Resumo: O presente artigo trata, precipuamente, daquelas pessoas jurídicas que ficaram excluídas da sujeição passiva da Lei 12.846/13, também conhecida como Lei Anticorrupção, Lei de Probidade Empresarial ou Lei de Combate à Corrupção de Pessoa Jurídica.
Introdução
É por todos sabido que a Lei 12.846/13 instituiu um inédito regime de responsabilização administrativa e civil de pessoas jurídicas pela prática de atos contra a administração pública, nacional ou estrangeira. Nessa quadra, seu artigo inaugural tem a importante missão de delimitar os limites subjetivos de sua incidência, isto é, a quais pessoas destinam-se os instrumentos de proteção da lei (sujeitos ativos) e a quais outras pessoas destinam-se seus mecanismos de punição (sujeitos passivos). Aqui, concentrar-nos-emos em analisar qual o preciso âmbito de sujeição passiva da Lei 12.846/13.
Desenvolvimento
O parágrafo único, do artigo 1º, da citada norma, dispõe o seguinte: “aplica-se o disposto nesta Lei às sociedades empresárias e às sociedades simples, personificadas ou não, independentemente da forma de organização ou modelo societário adotado, bem como a quaisquer fundações, associações de entidades ou pessoas, ou sociedades estrangeiras, que tenham sede, filial ou representação no território brasileiro, constituídas de fato ou de direito, ainda que temporariamente.”
Como se nota, o legislador não poupou seu repertório de palavras, termos e expressões para definir o critério pessoal de aplicação da sua novel obra legislativa. Num primeiro momento, aimpressão que tem o intérprete é que o âmbito de incidência da lei é vastíssimo. Entretanto, logo se percebe que esse não é tão vasto como deveria ser.

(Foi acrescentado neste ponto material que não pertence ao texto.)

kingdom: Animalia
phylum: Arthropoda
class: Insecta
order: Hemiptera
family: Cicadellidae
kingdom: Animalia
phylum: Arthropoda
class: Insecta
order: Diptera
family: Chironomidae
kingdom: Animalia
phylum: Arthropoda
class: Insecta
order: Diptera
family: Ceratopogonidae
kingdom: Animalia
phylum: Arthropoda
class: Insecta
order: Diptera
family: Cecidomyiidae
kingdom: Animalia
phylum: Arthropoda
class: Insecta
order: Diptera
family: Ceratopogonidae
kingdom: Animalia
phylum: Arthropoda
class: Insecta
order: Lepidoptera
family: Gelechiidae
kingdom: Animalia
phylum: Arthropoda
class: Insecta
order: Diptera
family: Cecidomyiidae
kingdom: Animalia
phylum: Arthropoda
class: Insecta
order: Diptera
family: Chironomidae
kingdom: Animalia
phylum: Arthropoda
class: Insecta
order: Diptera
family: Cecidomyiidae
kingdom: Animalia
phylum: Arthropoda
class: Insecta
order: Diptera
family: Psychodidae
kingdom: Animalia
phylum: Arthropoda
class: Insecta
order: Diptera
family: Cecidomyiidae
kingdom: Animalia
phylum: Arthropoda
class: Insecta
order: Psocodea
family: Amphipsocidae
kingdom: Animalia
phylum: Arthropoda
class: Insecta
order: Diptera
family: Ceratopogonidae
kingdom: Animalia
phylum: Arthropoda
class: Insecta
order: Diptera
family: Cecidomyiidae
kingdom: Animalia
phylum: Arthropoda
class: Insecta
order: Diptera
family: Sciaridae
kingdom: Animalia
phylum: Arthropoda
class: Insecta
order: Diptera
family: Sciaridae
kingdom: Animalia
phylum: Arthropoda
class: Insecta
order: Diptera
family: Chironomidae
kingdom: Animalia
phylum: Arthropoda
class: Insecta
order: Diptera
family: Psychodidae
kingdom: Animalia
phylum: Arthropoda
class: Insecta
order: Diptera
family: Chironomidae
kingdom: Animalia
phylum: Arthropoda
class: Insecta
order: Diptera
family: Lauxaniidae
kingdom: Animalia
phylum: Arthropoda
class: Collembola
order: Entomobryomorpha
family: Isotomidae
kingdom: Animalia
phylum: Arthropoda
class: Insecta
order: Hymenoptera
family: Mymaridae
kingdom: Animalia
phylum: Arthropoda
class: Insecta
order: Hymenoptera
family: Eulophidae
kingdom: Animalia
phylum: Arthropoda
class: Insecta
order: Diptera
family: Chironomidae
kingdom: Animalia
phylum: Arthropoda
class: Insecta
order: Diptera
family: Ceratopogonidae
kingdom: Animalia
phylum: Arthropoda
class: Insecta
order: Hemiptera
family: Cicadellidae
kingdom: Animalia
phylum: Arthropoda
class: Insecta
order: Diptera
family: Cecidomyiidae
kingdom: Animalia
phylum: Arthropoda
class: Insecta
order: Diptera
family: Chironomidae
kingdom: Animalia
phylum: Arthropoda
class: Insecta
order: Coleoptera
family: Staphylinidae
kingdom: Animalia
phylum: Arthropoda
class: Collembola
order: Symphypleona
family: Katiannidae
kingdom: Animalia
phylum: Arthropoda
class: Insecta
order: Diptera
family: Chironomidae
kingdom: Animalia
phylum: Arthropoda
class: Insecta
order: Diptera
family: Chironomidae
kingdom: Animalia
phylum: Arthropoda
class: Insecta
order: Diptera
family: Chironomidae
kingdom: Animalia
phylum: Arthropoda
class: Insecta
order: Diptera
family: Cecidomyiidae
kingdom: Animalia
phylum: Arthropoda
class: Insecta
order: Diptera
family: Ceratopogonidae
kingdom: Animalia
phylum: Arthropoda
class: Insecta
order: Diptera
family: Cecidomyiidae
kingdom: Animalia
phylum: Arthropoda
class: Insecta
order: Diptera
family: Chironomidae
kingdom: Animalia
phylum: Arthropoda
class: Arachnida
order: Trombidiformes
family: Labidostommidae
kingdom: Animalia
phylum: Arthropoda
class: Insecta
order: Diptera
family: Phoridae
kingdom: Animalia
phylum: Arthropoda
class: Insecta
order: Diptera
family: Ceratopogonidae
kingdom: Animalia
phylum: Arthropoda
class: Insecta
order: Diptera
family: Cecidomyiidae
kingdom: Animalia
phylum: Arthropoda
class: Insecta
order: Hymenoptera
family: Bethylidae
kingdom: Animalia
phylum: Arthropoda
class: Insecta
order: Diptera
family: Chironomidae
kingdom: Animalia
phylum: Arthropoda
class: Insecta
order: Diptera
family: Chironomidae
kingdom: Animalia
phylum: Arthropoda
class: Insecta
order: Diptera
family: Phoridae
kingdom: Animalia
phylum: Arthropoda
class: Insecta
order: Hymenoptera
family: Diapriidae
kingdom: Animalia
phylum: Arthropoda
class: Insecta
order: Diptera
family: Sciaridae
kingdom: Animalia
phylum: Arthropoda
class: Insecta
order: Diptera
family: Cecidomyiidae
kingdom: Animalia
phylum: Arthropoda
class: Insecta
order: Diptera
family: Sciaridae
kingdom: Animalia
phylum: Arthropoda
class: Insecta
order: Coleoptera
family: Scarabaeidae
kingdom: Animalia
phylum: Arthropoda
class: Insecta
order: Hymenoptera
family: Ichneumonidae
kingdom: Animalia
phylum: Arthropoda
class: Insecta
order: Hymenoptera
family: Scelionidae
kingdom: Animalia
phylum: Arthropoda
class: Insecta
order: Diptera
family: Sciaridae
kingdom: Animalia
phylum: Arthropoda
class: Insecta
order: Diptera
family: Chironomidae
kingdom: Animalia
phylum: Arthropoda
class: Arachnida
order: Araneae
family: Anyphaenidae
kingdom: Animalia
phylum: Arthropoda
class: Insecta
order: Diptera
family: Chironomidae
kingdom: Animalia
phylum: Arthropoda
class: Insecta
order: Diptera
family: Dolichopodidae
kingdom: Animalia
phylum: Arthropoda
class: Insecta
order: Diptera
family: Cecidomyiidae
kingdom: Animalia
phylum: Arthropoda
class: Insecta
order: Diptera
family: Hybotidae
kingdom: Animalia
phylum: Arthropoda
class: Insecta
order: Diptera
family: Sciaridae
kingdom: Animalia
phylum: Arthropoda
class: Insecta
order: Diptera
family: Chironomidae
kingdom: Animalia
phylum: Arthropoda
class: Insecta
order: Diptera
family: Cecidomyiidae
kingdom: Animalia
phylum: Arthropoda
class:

Da leitura do citado dispositivo extrai-se que a Lei 12.846/13 aplica-se às seguintes espécies de pessoas jurídicas: (i) sociedades; (ii) fundações e (iii) associações, todas personificadas ou não, constituídas de fato ou de direito. Ora, a epígrafe da lei proclama instituir mecanismos de responsabilização da pessoa jurídica por atos de corrupção. Porém, o dispositivo sub oculis, desavergonhadamente, limita as pessoas jurídicas passível da referida responsabilização ao contemplar um rol de pessoas jurídicas menor do que aquele albergado no artigo 44, do Código Civil Brasileiro, que dispõe serem pessoas jurídicas de direito privado (i) as associações; (ii) as sociedades; (iii) as fundações, (iv) as organizações religiosas, (v) os partidos políticos e (vi) as empresas individuais de responsabilidade limitada.
Curiosamente, as três últimas pessoas jurídicas mencionadas no art. 44, do Código Civil de 2002, ficaram de fora do campo de incidência da Lei 12.846/13. Mais curioso, ainda, é o fato de o legislador ter deixado os partidos político de fora do regime de responsabilidade da Lei de Combate à Corrupção.
Ora, acreditar que a corrupção é um mal que acomete somente às sociedades, associações e fundações, sendo alheios às demais espécies de pessoa jurídica, é ignorância deliberada do legislador, sobretudo quando se trata de partidos políticos. Por isso, andou mal, muito mal o legislativo. Não cabe, aqui, estudar os motivos que levaram o legislador a isso, tema afeto a outros campos da ciência (sociologia ou psicologia). O fato é que nada justifica a omissão, a não ser, provavelmente, um sentimento de auto-proteção, auto-preservação dos próprios legisladores.
Por derradeiro, valioso pontuar uma última intrincada questão. Alguns estudiosos defendem que a aludida omissão legislativa não impede a responsabilização de tais pessoas jurídicas com base em uma interpretação teleológica da norma. Entretanto, essa visão não se sustenta, pois esbarra em princípios inarredáveis do direito sancionador, quais sejam, o princípio da legalidade estrita e a consectária vedação de interpretação extensiva das normas que albergam qualquer tipo de sanção.
Conclusão
Em conclusão, o legislador perdeu a oportunidade de construir um eficiente instrumento de combate à corrupção das pessoas jurídicas. Não obstante isso, é preciso ter-se em mente que a responsabilização dos partidos políticos, organizações religiosas e EIRELI’s só poderá ser levada acabo pelo veículo jurídico próprio: alteração legislativa. Entender o contrário seria admitir o malferimento de princípios básicos do direito administrativo sancionador.